Let Me Live!

Confinements, a battle with one’s own demons, and the demens women marry and slave for. Is death a better alternative to a life one is not permitted to fully live for themselves? Throughout life every individual has felt persecuted, enslaved, or abused at least once. Women have experienced these things for a countless many years. Men have prevented women from pursuing their own curiosities, as shown over the course of history. Emily Dickinson, Sylvia Plath, and Virginia Woolf often invoke death within their poetry. For them leaving the living world is the only way they may finally achieve autonomy from men, and any overwhelming controlling presence in their lives.

Six days before Sylvia Plath committed suicide she wrote “Edge”. Death as an escape from life is clearly displayed in her poetry, this is seen in the lines “The woman is perfect, Her dead”; “Feet seem to be saying : We have come so far, it is now over”. Virginia Woolf wrote “A Room Of One’s own”. This is a short story about a young woman named Judith. Judith struggles through life and is jeered at by men for pursing her dream to become an actress. She becomes involved with a man and finally ” killed herself one winters night”. Ironically Virginia Woolf also took her own life. Emily Dickinson romances death in one single line ” because I could not stop for death he kindly stopped for me”. After reading several works written by women who seem to suffer, I have conclude that death should be embraced rather than feared.

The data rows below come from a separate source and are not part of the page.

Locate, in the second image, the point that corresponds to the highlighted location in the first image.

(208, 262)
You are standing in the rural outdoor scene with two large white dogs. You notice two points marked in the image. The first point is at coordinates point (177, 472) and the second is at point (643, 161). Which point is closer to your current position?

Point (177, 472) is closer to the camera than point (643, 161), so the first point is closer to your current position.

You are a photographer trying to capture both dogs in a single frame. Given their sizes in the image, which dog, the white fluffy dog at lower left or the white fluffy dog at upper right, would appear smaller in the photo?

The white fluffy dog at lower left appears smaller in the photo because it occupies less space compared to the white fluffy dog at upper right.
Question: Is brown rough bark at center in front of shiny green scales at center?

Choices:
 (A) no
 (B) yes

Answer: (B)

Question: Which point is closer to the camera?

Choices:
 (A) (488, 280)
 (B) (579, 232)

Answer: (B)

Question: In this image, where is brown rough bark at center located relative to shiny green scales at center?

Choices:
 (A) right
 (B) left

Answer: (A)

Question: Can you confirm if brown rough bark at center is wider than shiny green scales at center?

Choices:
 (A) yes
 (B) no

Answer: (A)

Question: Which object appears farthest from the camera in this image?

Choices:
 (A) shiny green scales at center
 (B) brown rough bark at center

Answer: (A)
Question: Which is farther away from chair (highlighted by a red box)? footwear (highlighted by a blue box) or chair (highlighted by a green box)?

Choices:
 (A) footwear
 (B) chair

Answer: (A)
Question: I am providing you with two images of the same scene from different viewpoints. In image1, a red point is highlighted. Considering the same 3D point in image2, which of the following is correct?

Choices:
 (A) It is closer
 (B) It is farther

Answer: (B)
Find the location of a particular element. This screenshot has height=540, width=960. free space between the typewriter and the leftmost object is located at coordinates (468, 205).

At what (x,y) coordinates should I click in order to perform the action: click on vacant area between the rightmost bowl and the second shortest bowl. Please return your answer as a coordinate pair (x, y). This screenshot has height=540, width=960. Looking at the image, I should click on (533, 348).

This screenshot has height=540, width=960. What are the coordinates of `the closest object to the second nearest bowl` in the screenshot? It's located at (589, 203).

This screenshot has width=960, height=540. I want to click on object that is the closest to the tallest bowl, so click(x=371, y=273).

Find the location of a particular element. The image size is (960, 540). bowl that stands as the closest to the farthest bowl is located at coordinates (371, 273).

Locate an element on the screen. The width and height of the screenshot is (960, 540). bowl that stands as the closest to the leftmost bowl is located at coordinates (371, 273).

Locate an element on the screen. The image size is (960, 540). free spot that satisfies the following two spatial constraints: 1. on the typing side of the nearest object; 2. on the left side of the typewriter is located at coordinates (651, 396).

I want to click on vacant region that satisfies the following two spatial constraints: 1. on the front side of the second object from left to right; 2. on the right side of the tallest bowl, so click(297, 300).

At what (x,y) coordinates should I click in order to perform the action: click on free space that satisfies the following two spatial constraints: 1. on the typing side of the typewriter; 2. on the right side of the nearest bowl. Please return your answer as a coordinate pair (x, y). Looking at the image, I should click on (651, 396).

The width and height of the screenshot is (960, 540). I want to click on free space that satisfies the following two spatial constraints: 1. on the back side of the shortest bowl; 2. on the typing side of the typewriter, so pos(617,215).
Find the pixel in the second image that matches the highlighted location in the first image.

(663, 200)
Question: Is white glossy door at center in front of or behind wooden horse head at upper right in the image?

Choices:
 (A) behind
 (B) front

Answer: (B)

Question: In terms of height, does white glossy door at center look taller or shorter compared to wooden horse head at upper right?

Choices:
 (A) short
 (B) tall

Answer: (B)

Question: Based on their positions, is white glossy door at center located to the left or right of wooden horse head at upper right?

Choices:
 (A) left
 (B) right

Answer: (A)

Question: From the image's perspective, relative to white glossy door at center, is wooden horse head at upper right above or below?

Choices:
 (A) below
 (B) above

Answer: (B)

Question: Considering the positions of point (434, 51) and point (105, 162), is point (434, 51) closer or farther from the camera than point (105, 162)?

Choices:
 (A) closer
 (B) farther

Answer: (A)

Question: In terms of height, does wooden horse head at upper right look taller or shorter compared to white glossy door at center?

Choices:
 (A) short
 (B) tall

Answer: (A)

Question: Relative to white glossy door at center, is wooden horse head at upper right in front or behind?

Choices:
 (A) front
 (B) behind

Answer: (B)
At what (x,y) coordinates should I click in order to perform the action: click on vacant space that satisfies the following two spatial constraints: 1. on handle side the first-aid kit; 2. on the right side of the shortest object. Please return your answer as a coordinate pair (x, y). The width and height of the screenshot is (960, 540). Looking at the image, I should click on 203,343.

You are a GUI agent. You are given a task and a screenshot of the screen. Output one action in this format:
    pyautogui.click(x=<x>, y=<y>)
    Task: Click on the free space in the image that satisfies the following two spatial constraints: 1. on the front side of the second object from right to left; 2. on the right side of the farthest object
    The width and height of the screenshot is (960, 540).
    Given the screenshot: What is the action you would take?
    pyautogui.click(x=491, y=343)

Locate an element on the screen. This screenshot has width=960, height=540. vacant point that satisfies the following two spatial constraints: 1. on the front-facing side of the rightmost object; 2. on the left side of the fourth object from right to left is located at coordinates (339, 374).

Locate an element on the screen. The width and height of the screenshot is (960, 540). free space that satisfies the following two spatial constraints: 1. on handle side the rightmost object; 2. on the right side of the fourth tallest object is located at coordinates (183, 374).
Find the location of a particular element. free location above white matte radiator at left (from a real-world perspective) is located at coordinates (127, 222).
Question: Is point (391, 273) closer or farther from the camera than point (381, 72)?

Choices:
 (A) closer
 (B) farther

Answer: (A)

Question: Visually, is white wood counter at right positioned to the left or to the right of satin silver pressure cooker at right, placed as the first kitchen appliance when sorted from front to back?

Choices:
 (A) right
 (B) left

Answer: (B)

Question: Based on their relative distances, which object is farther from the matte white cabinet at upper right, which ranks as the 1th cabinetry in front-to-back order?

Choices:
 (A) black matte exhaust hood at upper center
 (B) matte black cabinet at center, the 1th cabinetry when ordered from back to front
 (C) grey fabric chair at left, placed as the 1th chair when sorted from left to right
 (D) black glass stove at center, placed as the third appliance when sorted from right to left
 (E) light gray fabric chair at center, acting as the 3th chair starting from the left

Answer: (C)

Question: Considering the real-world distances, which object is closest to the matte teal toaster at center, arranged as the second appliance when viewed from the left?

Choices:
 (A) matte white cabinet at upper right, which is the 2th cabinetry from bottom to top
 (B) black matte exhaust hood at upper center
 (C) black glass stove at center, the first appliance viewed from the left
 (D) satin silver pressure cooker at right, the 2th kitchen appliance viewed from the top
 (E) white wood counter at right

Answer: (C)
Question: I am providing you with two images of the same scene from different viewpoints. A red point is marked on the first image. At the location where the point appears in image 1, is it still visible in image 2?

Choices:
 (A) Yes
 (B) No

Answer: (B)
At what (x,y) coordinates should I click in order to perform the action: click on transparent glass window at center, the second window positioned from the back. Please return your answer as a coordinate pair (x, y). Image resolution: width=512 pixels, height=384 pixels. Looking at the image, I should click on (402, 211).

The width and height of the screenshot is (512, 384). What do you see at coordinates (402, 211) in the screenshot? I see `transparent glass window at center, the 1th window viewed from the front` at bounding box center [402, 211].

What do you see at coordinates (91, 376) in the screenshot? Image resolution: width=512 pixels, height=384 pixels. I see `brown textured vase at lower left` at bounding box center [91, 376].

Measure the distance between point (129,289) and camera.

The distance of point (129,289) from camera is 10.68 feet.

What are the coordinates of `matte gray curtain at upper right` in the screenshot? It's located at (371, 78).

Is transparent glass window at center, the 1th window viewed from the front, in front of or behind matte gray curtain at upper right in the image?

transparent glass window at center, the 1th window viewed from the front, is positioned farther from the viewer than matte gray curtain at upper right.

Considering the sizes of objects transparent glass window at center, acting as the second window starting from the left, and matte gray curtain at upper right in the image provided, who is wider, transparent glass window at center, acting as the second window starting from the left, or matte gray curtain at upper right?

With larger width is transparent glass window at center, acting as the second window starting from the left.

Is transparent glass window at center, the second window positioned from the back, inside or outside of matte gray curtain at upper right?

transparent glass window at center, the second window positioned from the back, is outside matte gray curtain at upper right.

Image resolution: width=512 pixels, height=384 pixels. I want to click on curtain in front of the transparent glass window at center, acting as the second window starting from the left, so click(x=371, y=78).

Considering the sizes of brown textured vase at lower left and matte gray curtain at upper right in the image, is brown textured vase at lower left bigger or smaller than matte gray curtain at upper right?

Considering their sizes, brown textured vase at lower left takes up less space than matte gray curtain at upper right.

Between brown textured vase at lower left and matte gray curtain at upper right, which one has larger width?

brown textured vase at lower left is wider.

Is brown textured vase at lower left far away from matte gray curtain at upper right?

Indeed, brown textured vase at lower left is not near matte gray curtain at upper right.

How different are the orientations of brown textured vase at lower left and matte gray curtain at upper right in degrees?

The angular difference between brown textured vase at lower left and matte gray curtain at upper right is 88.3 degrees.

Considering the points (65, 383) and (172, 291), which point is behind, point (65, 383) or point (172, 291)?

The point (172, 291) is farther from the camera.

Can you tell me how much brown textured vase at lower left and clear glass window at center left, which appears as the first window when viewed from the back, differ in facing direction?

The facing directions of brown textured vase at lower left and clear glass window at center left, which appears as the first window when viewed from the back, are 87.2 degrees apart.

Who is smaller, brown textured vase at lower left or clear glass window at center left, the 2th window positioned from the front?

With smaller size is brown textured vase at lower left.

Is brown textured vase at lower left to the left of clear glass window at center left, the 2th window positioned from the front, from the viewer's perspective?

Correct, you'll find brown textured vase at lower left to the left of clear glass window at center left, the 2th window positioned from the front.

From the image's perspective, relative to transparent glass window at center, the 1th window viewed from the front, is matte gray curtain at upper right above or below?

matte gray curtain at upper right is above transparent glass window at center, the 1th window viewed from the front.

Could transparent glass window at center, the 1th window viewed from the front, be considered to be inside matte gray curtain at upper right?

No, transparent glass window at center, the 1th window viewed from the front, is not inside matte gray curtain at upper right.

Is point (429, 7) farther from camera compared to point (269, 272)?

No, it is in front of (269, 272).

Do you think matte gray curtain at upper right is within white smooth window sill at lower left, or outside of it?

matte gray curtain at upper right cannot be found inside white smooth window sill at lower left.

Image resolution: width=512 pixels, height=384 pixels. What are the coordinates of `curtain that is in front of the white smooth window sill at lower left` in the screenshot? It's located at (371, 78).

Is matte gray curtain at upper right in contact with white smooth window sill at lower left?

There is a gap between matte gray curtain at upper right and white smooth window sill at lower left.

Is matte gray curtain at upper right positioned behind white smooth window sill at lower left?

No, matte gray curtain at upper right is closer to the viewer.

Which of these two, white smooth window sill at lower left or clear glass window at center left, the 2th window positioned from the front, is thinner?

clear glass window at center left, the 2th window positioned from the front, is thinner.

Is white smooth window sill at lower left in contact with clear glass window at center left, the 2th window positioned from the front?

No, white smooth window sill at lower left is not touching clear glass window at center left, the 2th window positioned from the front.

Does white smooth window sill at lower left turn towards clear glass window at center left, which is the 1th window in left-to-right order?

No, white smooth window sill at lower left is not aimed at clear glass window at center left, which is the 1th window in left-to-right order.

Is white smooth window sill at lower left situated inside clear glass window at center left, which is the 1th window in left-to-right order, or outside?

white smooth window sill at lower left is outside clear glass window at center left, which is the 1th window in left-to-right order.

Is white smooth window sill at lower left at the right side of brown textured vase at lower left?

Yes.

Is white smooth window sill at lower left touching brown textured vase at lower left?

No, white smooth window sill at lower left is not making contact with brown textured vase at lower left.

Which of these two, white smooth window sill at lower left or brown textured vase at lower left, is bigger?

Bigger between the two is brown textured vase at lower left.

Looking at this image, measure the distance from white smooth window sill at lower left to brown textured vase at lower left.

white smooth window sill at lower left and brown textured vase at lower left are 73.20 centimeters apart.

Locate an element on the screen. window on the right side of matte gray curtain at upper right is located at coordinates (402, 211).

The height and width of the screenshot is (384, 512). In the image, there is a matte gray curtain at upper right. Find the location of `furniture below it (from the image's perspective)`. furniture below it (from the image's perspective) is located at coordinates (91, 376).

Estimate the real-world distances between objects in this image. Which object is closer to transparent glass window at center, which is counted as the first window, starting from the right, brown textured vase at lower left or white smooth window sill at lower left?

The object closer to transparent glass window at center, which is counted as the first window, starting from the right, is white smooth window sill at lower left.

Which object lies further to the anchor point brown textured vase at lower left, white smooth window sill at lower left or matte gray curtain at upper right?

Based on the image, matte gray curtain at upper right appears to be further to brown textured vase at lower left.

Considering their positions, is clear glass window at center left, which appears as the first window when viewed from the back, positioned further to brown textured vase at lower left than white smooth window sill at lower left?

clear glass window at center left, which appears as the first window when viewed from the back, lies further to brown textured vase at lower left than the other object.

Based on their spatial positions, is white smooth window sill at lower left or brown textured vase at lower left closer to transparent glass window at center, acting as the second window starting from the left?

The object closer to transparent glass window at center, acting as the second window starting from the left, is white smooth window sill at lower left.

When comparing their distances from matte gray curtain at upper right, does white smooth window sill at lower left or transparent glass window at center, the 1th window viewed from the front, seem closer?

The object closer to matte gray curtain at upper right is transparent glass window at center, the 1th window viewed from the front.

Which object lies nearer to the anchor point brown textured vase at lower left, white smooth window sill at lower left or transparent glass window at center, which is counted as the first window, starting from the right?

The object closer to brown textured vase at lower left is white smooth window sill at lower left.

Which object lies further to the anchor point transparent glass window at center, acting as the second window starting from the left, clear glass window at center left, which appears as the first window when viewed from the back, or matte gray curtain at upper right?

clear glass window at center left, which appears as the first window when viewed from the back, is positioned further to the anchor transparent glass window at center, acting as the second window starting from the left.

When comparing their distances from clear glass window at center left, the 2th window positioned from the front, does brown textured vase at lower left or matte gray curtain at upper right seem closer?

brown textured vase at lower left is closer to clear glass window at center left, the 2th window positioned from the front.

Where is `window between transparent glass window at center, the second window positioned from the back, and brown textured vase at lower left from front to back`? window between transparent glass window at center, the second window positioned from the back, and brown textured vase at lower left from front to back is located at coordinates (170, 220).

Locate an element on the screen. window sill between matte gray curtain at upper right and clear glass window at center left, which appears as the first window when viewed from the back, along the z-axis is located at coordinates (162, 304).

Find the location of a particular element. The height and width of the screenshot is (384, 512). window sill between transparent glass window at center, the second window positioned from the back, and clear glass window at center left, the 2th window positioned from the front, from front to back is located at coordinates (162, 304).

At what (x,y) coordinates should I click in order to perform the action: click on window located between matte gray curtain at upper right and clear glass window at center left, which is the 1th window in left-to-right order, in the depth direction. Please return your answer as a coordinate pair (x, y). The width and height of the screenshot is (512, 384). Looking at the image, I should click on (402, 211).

I have realized that in death the chains that may weigh us down in life become broken, and only then are we truly ever free. Cynthia Ozick wrote ” The Shawl” a story that takes place during the holocaust. In this story an infant child named Magda, is thrown into an electric fence and killed by the hands of a Nazi. Magda was a starving baby there was no hope for her and her mother. Finding oneself inside of a concentration camp is a fate worse than death. Magda’s death while terribly heart wrenching, and sad, freed the child, and spared her starvation, pain, and any further abuses, she may have had to suffer at the hands of monsters.

For some letting go of life is a stronger show of character than holding on to that which births an immortal misery within our lives. I will never go to the extent of ending my own life. Yet, we all kill ourselves in some small way or another. We bury our hopes, dreams and desires for not only men, but also other influences in our lives. In doing so we chisel away at our souls, and kill what is truly inherent to us as humans. This is displayed within Emily Dickinson’s line “SHE rose to his requirement dropped the play things of her life”

For one who has a passion so strong that a flame burns deep inside them, to be stifled is to be dead. With no air, one has no potential to live, breath, and grow, such as a flame has no way to preserve its existence. Therefore, one who is the living dead would swiftly welcome death. How often have we had a thirst for death? How often have we wished to kill and be killed? I now understand that to desire both life and death is in fact natural. I want nothing more than to quench my thirst with life’s sweet taste, through my own experience and trials. If we are denied that which we want to touch, see, taste, smell and hear, than are we really living at all?